Our review resulted in the identification of an instance where the award fee narrative did not support the scores given. For three of the evaluation factors, the narrative used words such as “unacceptable,” “not timely supplied,” and “unsatisfactory” with numerical scores of 75-85, placing the rating in the good range. We were informed that the original scores had been lower but were changed after the Government Task Manager was asked to reconsider. Our recalculation of the overall award fee score using an “Unsatisfactory” numerical score of 0 resulted in $201,778.83 in award fees that may have been inappropriately paid to the contractor.
Type and Value of
Outcome Measure:
·
Questioned Costs – Potential; $2,115,887.82 (see page 5).
Methodology Used
to Measure the Reported Benefit:
We reviewed the documentation associated with the award fees and the related modifications.
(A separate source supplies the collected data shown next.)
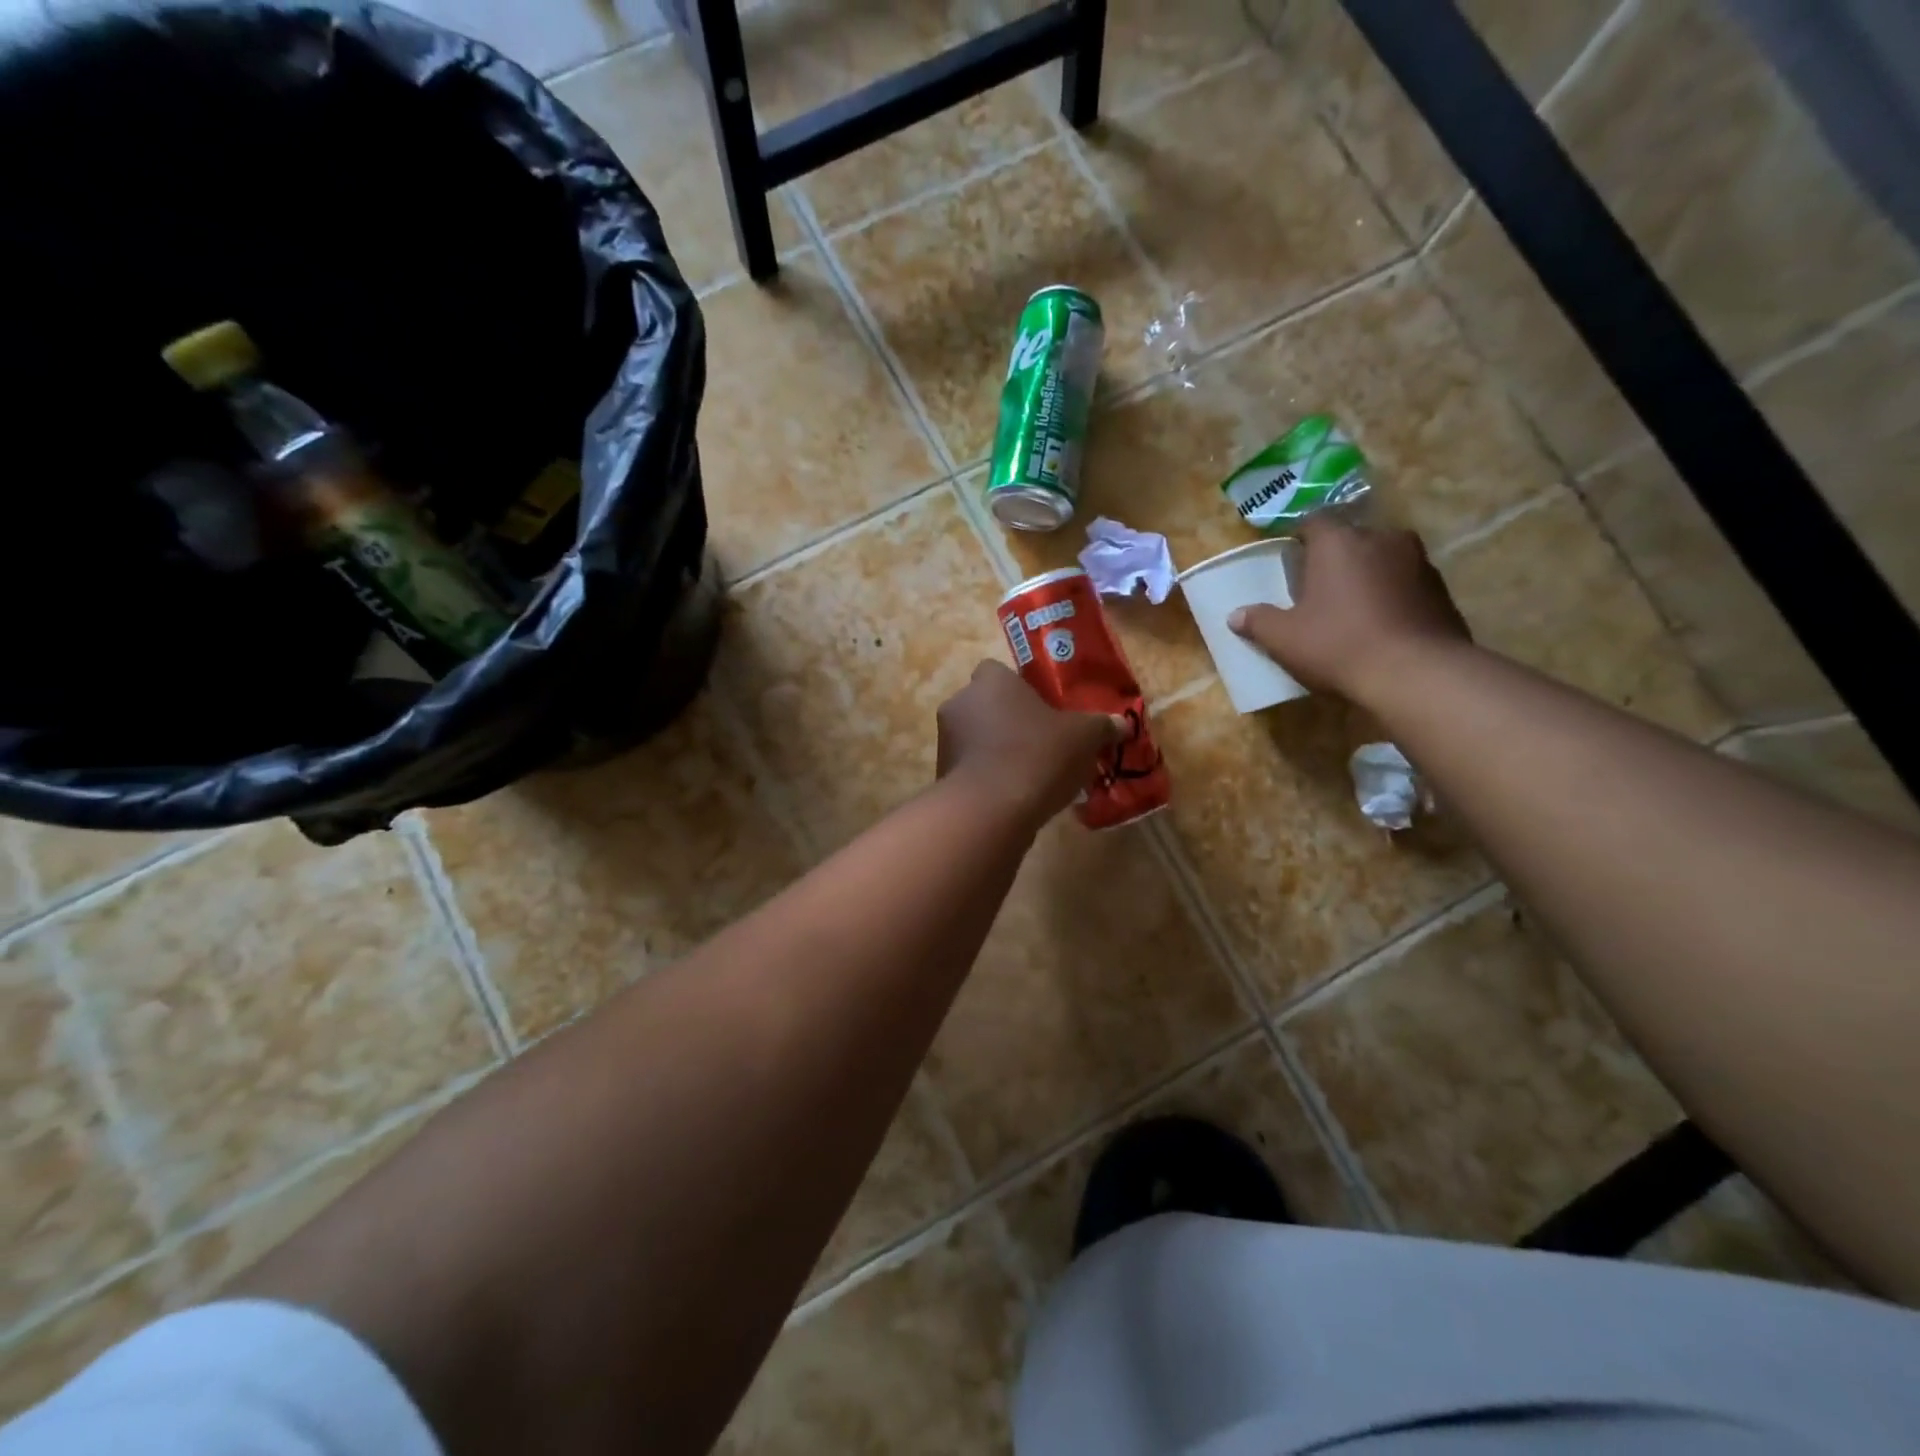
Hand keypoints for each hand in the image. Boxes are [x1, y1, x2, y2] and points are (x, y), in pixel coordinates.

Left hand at [936, 661, 1121, 827]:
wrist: (990, 810)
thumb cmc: (1037, 755)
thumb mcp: (1083, 737)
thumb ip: (1101, 726)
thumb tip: (1122, 724)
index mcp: (990, 680)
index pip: (999, 672)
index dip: (1021, 689)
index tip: (1043, 709)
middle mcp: (960, 703)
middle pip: (987, 705)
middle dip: (1009, 721)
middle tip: (1042, 742)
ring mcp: (945, 740)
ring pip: (977, 738)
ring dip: (997, 750)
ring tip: (1032, 774)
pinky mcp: (941, 775)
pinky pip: (971, 769)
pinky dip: (988, 778)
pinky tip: (1015, 797)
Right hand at [1227, 516, 1470, 704]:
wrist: (1416, 674)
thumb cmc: (1338, 645)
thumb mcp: (1284, 639)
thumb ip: (1258, 622)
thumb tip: (1236, 616)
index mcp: (1339, 542)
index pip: (1314, 521)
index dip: (1299, 537)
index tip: (1289, 558)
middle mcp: (1382, 539)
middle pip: (1351, 538)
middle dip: (1335, 558)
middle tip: (1317, 587)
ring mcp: (1419, 562)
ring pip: (1382, 559)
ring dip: (1366, 576)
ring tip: (1350, 608)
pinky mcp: (1441, 590)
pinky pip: (1406, 584)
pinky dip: (1391, 596)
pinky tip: (1379, 625)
Our review resulted in the identification of five award fee periods where the award fee amount calculated in the award fee documentation did not match the award fee amount established in the corresponding contract modifications. The award fees for the 5 award fee periods totaled $7,428,065.82 in the contract modifications, while the documentation only supported $5,312,178.00. We did not identify any explanation in the contract modifications for the additional $2,115,887.82 in award fees.
Appendix V
Management’s
Response to the Draft Report
The response was removed due to its
size. To see the response, please go to
the Adobe PDF version of the report on the TIGTA Public Web Page.
[1] The CAP, as part of the IRS’ business systems modernization, was to implement a single, integrated data repository of taxpayer account information, integrated with the general ledger and accessible for management analysis and reporting.
[2] Annual Assessment of the Business Systems Modernization Program (Reference Number 2005-20-102, dated August 2005).
[3] The IRS modernization program has changed names throughout the life of the contract. The program is currently referred to as the Business Systems Modernization.
[4] The Request Tracking System allows IRS personnel to prepare, approve, fund, and track requests for the delivery of goods and services. The System also allows for electronic acceptance of items delivered and provides an electronic interface with the Integrated Financial System (the IRS’ administrative financial accounting system) for payment processing.
[5] The Request Tracking System only provides information as of Fiscal Year 1998 when the system was implemented.
[6] 48 C.F.R. pt. 1-53 (2002).
[7] Department of the Treasury Acquisition Circular No. 02-01, dated April 28, 2004, deleted references to the COTR Handbook. The Circular also stated the Department of the Treasury would no longer maintain the Handbook.
[8] From the documentation reviewed, we could not determine the original lower scores.
[9] The CAP, as part of the IRS’ business systems modernization, was to implement a single, integrated data repository of taxpayer account information, integrated with the general ledger and accessible for management analysis and reporting.
[10] Questions for the Record, Internal Revenue Service, The Honorable Joseph K Knollenberg, Chairman, Subcommittee on Transportation, Treasury, Housing and Urban Development, the Judiciary, District of Columbia, and Independent Agencies; Dated April 19, 2005.
[11] Annual Assessment of the Business Systems Modernization Program (Reference Number 2005-20-102, dated August 2005).
[12] System Requirements Were Not Adequately Managed During the Testing of the Custodial Accounting Project (Reference Number 2005-20-019, dated December 2004).
[13] The Request Tracking System allows IRS personnel to prepare, approve, fund, and track requests for the delivery of goods and services. The System also allows for electronic acceptance of items delivered and provides an electronic interface with the Integrated Financial System (the IRS’ administrative financial accounting system) for payment processing.
[14] The Request Tracking System only provides information as of Fiscal Year 1998 when the system was implemented.
[15] The Automated Financial System was a computer-based financial accounting system used by the IRS to track appropriations and expenditures. It was replaced by the Integrated Financial System.